[Met Performance] CID:177250
Otello {118} Metropolitan Opera House: 02/27/1958.

(Review)


Metropolitan Opera House
February 27, 1958


OTELLO {118}
Giuseppe Verdi--Arrigo Boito

Otello..................Mario Del Monaco
Desdemona...............Victoria de los Angeles
Iago....................Leonard Warren
Emilia..................Rosalind Elias
Cassio..................Paul Franke
Lodovico................Nicola Moscona
Montàno.................Clifford Harvuot
Roderigo................Charles Anthony
Herald..................Calvin Marsh

Conductor...............Fausto Cleva

Director................Dino Yannopoulos
Staged by...............Hans Busch
Set designer............Donald Oenslager
Set designer............Ellen Meyer

Otello received eight performances this season.

[In revising the sets for Acts I and IV, Meyer utilized elements from the previous production by Donald Oenslager.

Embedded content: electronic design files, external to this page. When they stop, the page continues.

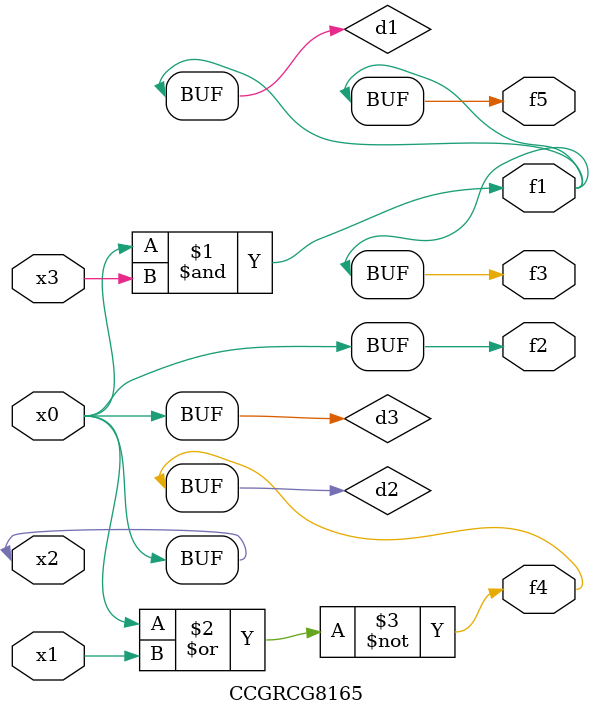
<source format=v>
module CCGRCG8165(
	input x0, x1, x2, x3,
	output f1, f2, f3, f4, f5
);

	wire d1, d2, d3;

	and (d1, x2, x3);
	nor (d2, x0, x1);
	buf (d3, x0, x2);
	assign f1 = d1;
	assign f2 = d3;
	assign f3 = d1;
	assign f4 = d2;
	assign f5 = d1;
endmodule

</source>
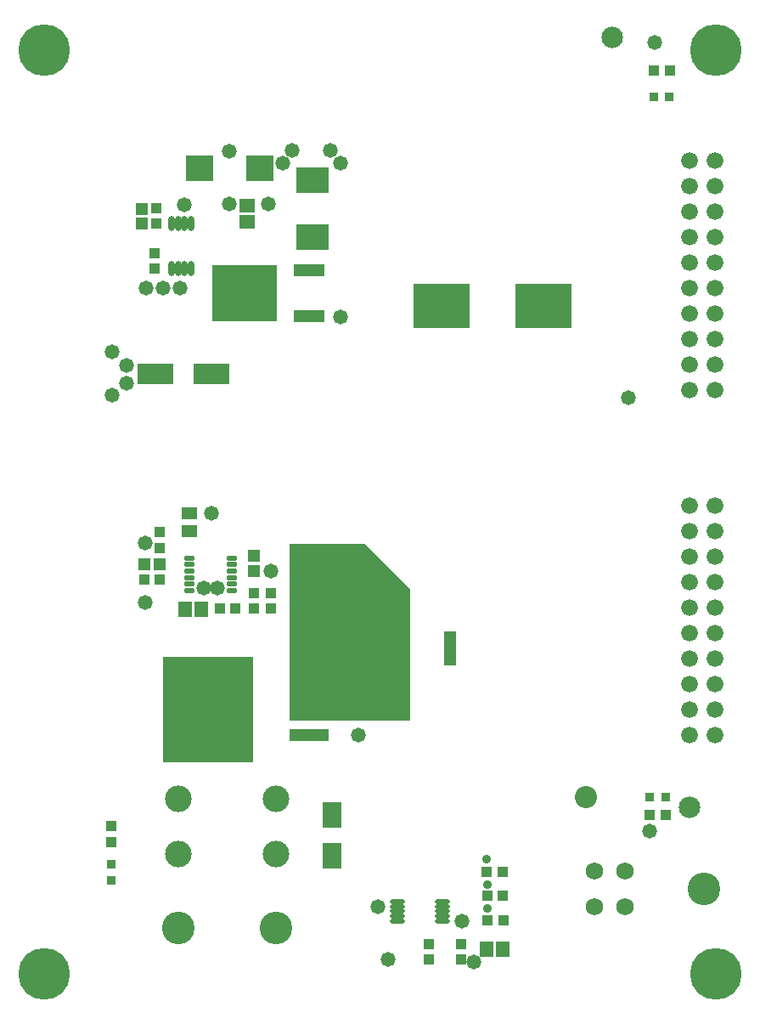
<source format=gts>
G04*
G04 #@! TF.GenerationSoftware,Altium Limited,Altium Designer,18.1.11 (251)*
G04*
G04 Layer_Color=8388736*
%FSLAX25Y25*%
%MOIN*%
G70*
G01*
G75*
%ADD40R,0.04134X0.03937*%
%ADD41R,0.05118X0.13386*%
%ADD42R,0.22244X0.17520*%
%ADD43R,0.03740X0.03740*%
%ADD44R,0.15551X0.04724*%
%ADD45R,0.35630X0.41339*%
%ADD46O,0.05906X0.01772*%
%ADD47R,0.03937X0.04134*%
%ADD48C,0.08465*%
%ADD49R,0.12402X0.04528*%
%ADD50R,0.25787X0.22441*%
%ADD51R,0.12992X0.10236*%
%ADD52R,0.07284X0.10433*%
%ADD53R,0.13976X0.07874*%
%ADD54O,0.02559X0.05906*%
%ADD55R,0.10630X0.10236*%
%ADD56R,0.06299X0.05709*%
%ADD57R,0.04724X0.04528*%
%ADD58R,0.03740X0.03740*%
%ADD59R,0.05709X0.06299*%
%ADD60O,0.04091X0.02244*%
%ADD61R,0.04528X0.04724*%
%ADD62R,0.05906X0.04528*%
%ADD63C,0.20276*%
%ADD64C,0.06591*%
%ADD65C,0.10433*%
%ADD66C,0.12795*%
%ADD67C,0.06890*%
%ADD68C,0.05800*%
%ADD69C,0.03556*%
%ADD70C,0.08674*%
G36*
X257874Y166535D02*
X257874Y114961D01*
X210630Y114961D01*
X210630Y184252D01*
X240158D01*
X257874Y166535D01*
D02*
G37*
D40*
X158268Y316043D02*
D03*
Y309941D02*
D03*
X159646Y182874D02*
D03*
Y188976D02*
D03*
X157579Y298425D02*
D03*
Y292323D02*
D03*
X277848Y21276D02*
D03*
Y27378D02*
D03*
X265354Y21358D02*
D03*
Y27461D02*
D03*
X196457Y165157D02*
D03*
Y159055D02*
D03*
X203150D02*
D03*
Y165157D02*
D03*
X140650Y67520D02*
D03*
Y73622D02*
D03*
D41*
X250000Y143307D02*
D03*
X273622D02*
D03*
D42*
X270177Y277756D02*
D03*
X310138D02*
D03*
D43*
X358268Y85039D02*
D03*
X351969D02*
D03*
X353445Y359547D02*
D03*
X359744D02*
D03*
D44*
X218110Y109291D02*
D03*
Y129291D02*
D03*
D45*
X178740Y119291D02*
D03*
D46*
X252981Y36295D02*
D03*
Y38264D02*
D03*
X270501Y36295D02*
D03*
Y38264D02*
D03*
Y40232D02*
D03*
Y42201D02*
D03*
Y44169D02*
D03*
X252981Y40232D02*
D03*
Y42201D02*
D03*
Y44169D02*
D03*
D47*
X189370Y159055D02*
D03*
X183268D02*
D03*
X153543Y170472D02*
D03*
X159646D02*
D03*
X288040Y55724D02*
D03*
X294143D02*
D03*
X288287Y46276D02*
D03*
X294390D02*
D03*
X288418Y36614D02*
D03*
X294521D02*
D03*
X352067Y77953D02*
D03*
X358169D02*
D03*
X353740Y370177D02*
D03*
X359842D02*
D03*
D48*
X337402Y383071D02*
D03*
X367764Y81102D02*
D03*
D49*
X218406Y273563D02*
D03*
Y291595D02*
D03*
D50*
X193012Y282579D02*
D03*
D51*
X219685Y304724D02*
D03*
Y327165D02*
D03*
D52*
X227165Y77953D02*
D03*
Y62205D02*
D03*
D53*
X157973Y250886D02*
D03*
X179823D02*
D03*
D54*
X171949Y309941D02*
D03*
X169390D02*
D03*
X166831D02*
D03*
X164272D02*
D03*
X171949Y292421D02*
D03*
X169390D02*
D03*
X166831D02*
D03*
X164272D02*
D03*
D55*
X198917Y331791D02*
D03*
X175098D02*
D03*
D56*
X193996Y310728D02*
D03*
Y317028D02*
D03*
D57*
X159547Y176378D02*
D03*
X153642D02*
D03*
D58*
X140551Y58661D02*
D03*
Y52362D02*
D03*
D59*
X175975Y158554D02*
D03*
X169676D02*
D03*
X294241Y25409D02*
D03*
X287942D02*
D03*
D60*
X187823Y166043D02*
D03*
Y168602D02*
D03*
Y171161D02*
D03*
Y173721D02*
D03*
Y176279D02*
D03*
Y178839D02*
D03*
X171232Y166043D02*
D03*
Y168602D02*
D03*
Y171161D02*
D03*
Y173721D02*
D03*
Y176279D02*
D03*
Y178839D02*
D03*
D61*
X196457Y179725D02*
D03*
Y173819D02*
D03*
X152657Y315846D02*
D03*
Y309941D02*
D03*
D62*
X171232Y189370D02*
D03*
Y196457D02*
D03*
D63*
X377953Y15748D02*
D03*
X114173D02*
D03*
Y377953D02*
D03*
X377953D02*
D03*
D64*
X367764Y244606D02*
D03*
Y284606D02*
D03*
Y254606D02*
D03*
Y264606D02*
D03*
Y274606D02*
D03*
Y294606D02*
D03*
Y304606D02*
D03*
Y314606D02*
D03*
Y324606D02*
D03*
Y334606D02*
D03*
X377764D02*
D03*
Y324606D02*
D03*
Y314606D02*
D03*
Y304606D02*
D03*
Y284606D02*
D03*
Y294606D02*
D03*
Y274606D02*
D03*
Y254606D02*
D03*
Y264606D02*
D03*
Y244606D02*
D03*
X367764Y109528D02*
D03*
Y149528D02*
D03*
Y119528D02*
D03*
Y129528D02*
D03*
Y139528D02*
D03*
Y159528D02*
D03*
Y169528D02*
D03*
Y179528D02*
D03*
Y189528D02*
D03*
Y199528D02*
D03*
X377764D02*
D03*
Y189528D02*
D03*
Y179528D02*
D03*
Y169528D02*
D03*
Y149528D02*
D03*
Y159528D02*
D03*
Y139528D02*
D03*
Y119528D02*
D03*
Y129528D02*
D03*
Y109528D02*
D03*
D65*
X205118Y84260D02*
D03*
Y62606D02*
D03*
X166929Y84260D02*
D03*
Y62606D02*
D03*
D66*
X205118Y33866D02*
D03*
X166929D02*
D03*
X373243Y49047D02*
D03*
D67*
X330290Y42158D02*
D03*
Y55937D02*
D03*
X342101D02*
D03*
Y42158D02*
D03*
D68*
X249152Y21260D02*
D03*
X176772Y166929D02*
D03*
X153937Y161417D02*
D03*
X203154Y173622D02*
D03*
X352067Y71752D02*
D03*
X237500Y109528D02*
D03*
X146653Y247539D02*
D03*
Y254528D02*
D03*
X140847Y242815D02*
D03*
Y259547D02*
D03*
X154429Y284744D02*
D03*
X160925D02*
D03*
X169390Y317421D02*
D03*
X186909Y338287D02*
D03*
X187008Y317717D02*
D03*
X208071Y333563D02*
D03*
X230709D02*
D03*
X226673Y338779D02*
D03*
X211713D02*
D03*
X202264Y317717D02*
D03*
X353839Y381102D02*
D03*
X230709Y273524D02*
D03*
X167618Y284744D02*
D03*
X179921Y196457D02*
D03*
X153937Y184646D02*
D03*
X182283Y166929D02*
D03*
X283005Y20472D02*
D03*
X245276Y42126D02*
D03*
X343701Y241732D02*
D03*
X278346Y36220D02*
D03*
D69*
X288418Y41339D02*
D03*
Y50787D02*
D03*
X288040Y60630D02*
D03*
D70*
X326772Y85039D02*
D03*
M02*

</source>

Acts II and III were essentially unchanged.]

Review of Ronald Eyer in the March 1958 issue of Musical America

Revived after an absence of two seasons, Verdi's monumental Shakespearean drama received a galvanic performance thanks to a near-perfect roster of principals and one of the most resourceful conducting jobs of the season. Unlike much of Verdi, "Otello" is not an opera that will play itself regardless of who is singing. With a minimum of thrice-familiar arias, ensembles and other stock paraphernalia, it leans heavily upon the individual dramatic and vocal abilities of the main protagonists. It demands of the title part, of Iago and of Desdemona vivid, probing, full-dimensional characterizations - plus voices and a singing style of heroic proportions. These the Metropolitan happily was able to provide.

Mario Del Monaco has grown astonishingly in the role of the Moor. From the moment of his appallingly difficult "cold" entrance on the "Esultate!," with its high A, he is the alternatingly regal, brooding, tender, sickly jealous, ferocious Moor of Shakespeare's creation. And he has brought an added dignity to his performance -a restraint in the frenetic moments and a vocal refinement and nuance which are highly commendable.

Leonard Warren, too, as Iago, seemed to have improved upon what long has been one of his most sensitive, carefully detailed portraits. His vitriolic declamation of the "Credo" and the sinuous, reptilian mezza voce with which he enflames Otello over Cassio's dream were peaks in a performance sustained throughout at high altitudes. In her Desdemona, Victoria de los Angeles emphasized the qualities of sweetness, misinterpreted goodness of heart and religious piety which came naturally to their fullest fruition in the "Willow Song" and the "Ave Maria" of the last act, providing the opportunity for Miss de los Angeles' most beautiful singing of the evening. A bit more spirited conception would have been appropriate in the earlier acts.

Support of a high order was provided by Rosalind Elias as Emilia, Paul Franke as Cassio, and Nicola Moscona as Lodovico, as well as by Clifford Harvuot and Calvin Marsh in lesser roles. The chorus, the orchestra and Fausto Cleva at the conductor's desk shared equally with the soloists in the perfection of the performance. Mr. Cleva revealed an ultimate knowledge of the music coupled with a gratifying awareness of the special nature of the late Verdi music dramas (as distinguished from the earlier conventional operas) in such matters as continuity, the long line and the new significance of the orchestra in the over-all design and fabric of the work. The result was a "chef d'oeuvre."